EXERCISE BRIEF -> A complete copy of the entries, exactly as written, is the expected result.

EXTRACTED ENTRIES ->
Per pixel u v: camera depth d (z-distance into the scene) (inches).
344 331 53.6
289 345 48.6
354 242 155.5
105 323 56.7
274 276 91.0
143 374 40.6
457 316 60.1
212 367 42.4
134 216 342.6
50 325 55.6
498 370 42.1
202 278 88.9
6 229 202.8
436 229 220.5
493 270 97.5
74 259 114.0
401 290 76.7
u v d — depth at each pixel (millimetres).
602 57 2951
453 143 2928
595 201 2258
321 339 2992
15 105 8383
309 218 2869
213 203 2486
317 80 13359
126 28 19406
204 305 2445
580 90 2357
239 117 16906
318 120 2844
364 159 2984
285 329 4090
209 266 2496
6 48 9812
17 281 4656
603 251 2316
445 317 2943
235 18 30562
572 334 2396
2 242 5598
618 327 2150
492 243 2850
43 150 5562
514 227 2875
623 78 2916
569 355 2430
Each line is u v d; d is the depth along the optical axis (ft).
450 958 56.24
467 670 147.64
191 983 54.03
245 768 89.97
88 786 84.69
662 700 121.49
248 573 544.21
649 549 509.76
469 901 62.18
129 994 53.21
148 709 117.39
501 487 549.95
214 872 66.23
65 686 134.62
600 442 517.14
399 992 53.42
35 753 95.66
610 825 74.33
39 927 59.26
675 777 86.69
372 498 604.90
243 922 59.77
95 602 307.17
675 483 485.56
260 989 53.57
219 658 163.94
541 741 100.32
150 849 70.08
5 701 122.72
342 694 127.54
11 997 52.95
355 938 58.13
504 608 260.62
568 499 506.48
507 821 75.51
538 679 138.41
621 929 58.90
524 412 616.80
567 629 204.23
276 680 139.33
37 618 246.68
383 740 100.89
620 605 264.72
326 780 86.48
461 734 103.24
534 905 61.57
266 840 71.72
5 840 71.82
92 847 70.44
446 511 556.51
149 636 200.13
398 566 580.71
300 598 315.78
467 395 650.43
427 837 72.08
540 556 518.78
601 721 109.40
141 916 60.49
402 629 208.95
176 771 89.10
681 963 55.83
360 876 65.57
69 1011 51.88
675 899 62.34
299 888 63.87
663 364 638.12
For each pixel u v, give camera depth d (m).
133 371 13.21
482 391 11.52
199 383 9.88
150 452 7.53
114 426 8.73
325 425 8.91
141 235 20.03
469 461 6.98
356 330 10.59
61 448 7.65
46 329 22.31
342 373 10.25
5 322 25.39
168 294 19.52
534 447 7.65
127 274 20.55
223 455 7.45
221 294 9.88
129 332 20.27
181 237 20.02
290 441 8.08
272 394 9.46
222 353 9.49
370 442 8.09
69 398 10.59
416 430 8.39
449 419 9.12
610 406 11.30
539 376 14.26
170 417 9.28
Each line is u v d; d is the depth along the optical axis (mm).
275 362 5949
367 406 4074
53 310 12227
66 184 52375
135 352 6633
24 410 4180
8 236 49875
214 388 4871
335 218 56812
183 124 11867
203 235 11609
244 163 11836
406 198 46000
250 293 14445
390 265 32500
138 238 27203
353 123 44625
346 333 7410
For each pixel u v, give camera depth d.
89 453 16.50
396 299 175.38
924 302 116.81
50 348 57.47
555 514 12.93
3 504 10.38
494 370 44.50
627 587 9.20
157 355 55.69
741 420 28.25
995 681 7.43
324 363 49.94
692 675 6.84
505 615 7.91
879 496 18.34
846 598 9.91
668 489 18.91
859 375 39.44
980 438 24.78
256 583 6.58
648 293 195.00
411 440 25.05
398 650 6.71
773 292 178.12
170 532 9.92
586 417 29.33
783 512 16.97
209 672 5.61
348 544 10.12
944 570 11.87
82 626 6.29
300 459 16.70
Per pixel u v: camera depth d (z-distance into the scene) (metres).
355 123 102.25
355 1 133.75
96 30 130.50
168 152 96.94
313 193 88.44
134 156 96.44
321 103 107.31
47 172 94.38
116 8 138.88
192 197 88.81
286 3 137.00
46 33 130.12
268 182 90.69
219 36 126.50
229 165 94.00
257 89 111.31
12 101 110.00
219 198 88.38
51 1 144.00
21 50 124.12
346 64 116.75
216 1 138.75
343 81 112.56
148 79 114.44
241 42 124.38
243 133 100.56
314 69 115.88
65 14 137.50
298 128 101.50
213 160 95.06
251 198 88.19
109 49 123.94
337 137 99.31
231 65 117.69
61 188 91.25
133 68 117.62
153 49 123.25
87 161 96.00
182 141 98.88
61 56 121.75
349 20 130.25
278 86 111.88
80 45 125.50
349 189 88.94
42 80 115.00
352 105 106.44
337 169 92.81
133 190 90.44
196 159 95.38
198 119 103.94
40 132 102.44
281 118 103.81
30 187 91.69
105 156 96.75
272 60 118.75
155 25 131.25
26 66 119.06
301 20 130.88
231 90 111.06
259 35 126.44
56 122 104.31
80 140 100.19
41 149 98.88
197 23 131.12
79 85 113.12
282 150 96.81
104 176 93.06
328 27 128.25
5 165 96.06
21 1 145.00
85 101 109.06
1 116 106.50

EXERCISE ANSWER ->
Per pixel u v: camera depth d (z-distance into the scene) (inches).
344 331 53.6
289 345 48.6
354 242 155.5
105 323 56.7
274 276 91.0
143 374 40.6
457 316 60.1
212 367 42.4
134 216 342.6
50 325 55.6
498 370 42.1
202 278 88.9
6 229 202.8
436 229 220.5
493 270 97.5
74 259 114.0
401 290 76.7
u v d — depth at each pixel (millimetres).
602 57 2951
453 143 2928
595 201 2258
321 339 2992
15 105 8383
309 218 2869
213 203 2486
317 80 13359
126 28 19406
204 305 2445
580 90 2357
239 117 16906
318 120 2844
364 159 2984
285 329 4090
209 266 2496
6 48 9812
17 281 4656
603 251 2316
445 317 2943
235 18 30562
572 334 2396
2 242 5598
618 327 2150
492 243 2850
43 150 5562
514 227 2875
623 78 2916
569 355 2430
Each line is u v d; d is the depth along the optical axis (ft).
450 958 56.24
467 670 147.64
191 983 54.03
245 768 89.97
88 786 84.69
662 700 121.49
248 573 544.21
649 549 509.76
469 901 62.18
129 994 53.21
148 709 117.39
501 487 549.95
214 872 66.23
65 686 134.62
600 442 517.14
399 992 53.42
35 753 95.66
610 825 74.33
39 927 59.26
675 777 86.69
372 498 604.90
243 922 59.77
95 602 307.17
675 483 485.56
260 989 53.57
219 658 163.94
541 741 100.32
150 849 70.08
5 701 122.72
342 694 127.54
11 997 52.95
355 938 58.13
504 608 260.62
568 499 506.48
507 821 75.51
538 679 138.41
621 929 58.90
524 412 616.80
567 629 204.23
276 680 139.33
37 618 246.68
383 740 100.89
620 605 264.72
326 780 86.48
461 734 103.24
534 905 61.57
266 840 71.72
5 840 71.82
92 847 70.44
446 511 556.51
149 636 200.13
398 566 580.71
300 598 315.78
467 395 650.43
427 837 72.08
540 556 518.78
601 721 109.40
141 916 60.49
402 629 208.95
176 771 89.10
681 963 55.83
360 876 65.57
69 1011 51.88
675 899 62.34
299 888 63.87
663 364 638.12
For each pixel u v, give camera depth d (m).
133 371 13.21
482 391 11.52
199 383 9.88
150 452 7.53
114 426 8.73
325 425 8.91
141 235 20.03
469 461 6.98
356 330 10.59
61 448 7.65
46 329 22.31
342 373 10.25
5 322 25.39
168 294 19.52
534 447 7.65
127 274 20.55
223 455 7.45
221 294 9.88
129 332 20.27
181 237 20.02
290 441 8.08
272 394 9.46
222 353 9.49
370 442 8.09
69 398 10.59
416 430 8.39
449 419 9.12
610 406 11.30
539 376 14.26
170 417 9.28
Each line is u v d; d is the depth along the optical axis (mm).
275 362 5949
367 406 4074
53 310 12227
66 184 52375
135 352 6633
24 410 4180
8 236 49875
214 388 4871
335 218 56812
183 124 11867
203 235 11609
244 163 11836
406 198 46000
250 293 14445
390 265 32500
138 238 27203
353 123 44625
346 333 7410
For each pixel u v, give camera depth d.
89 453 16.50
396 299 175.38
924 302 116.81
50 348 57.47
555 514 12.93
3 504 10.38
494 370 44.50
627 587 9.20
157 355 55.69
741 420 28.25
995 681 7.43
324 363 49.94
692 675 6.84
505 615 7.91
879 496 18.34
846 598 9.91
668 489 18.91
859 375 39.44
980 438 24.78
256 583 6.58
648 293 195.00
411 440 25.05
398 650 6.71
773 292 178.12
170 532 9.92
586 417 29.33
783 512 16.97
209 672 5.61
348 544 10.12
944 570 11.87
82 626 6.29
300 459 16.70
Per pixel u v: camera depth d (z-distance into the scene) (metres).
355 123 102.25
355 1 133.75
96 30 130.50
168 152 96.94
313 193 88.44
134 156 96.44
321 103 107.31
47 172 94.38
116 8 138.88
192 197 88.81
286 3 137.00
46 33 130.12
268 182 90.69
219 36 126.50
229 165 94.00
257 89 111.31
12 101 110.00
219 198 88.38
51 1 144.00
21 50 124.12
346 64 116.75
216 1 138.75
343 81 112.56
148 79 114.44
241 42 124.38
243 133 100.56
314 69 115.88
65 14 137.50
298 128 101.50
213 160 95.06
251 198 88.19
109 49 123.94
337 137 99.31
231 65 117.69
61 188 91.25
133 68 117.62
153 49 123.25
87 161 96.00
182 141 98.88
61 56 121.75
349 20 130.25
278 86 111.88
80 45 125.50
349 189 88.94
42 80 115.00
352 105 106.44
337 169 92.81
133 190 90.44
196 159 95.38
198 119 103.94
40 132 102.44
281 118 103.81
30 187 91.69
105 156 96.75
272 60 118.75
155 25 131.25
26 66 119.06
301 20 130.88
231 90 111.06
259 35 126.44
56 122 104.31
80 140 100.19
41 149 98.88
197 23 131.12
79 85 113.12
282 150 96.81
104 176 93.06
328 27 128.25
5 165 96.06
21 1 145.00
85 101 109.06
1 116 106.50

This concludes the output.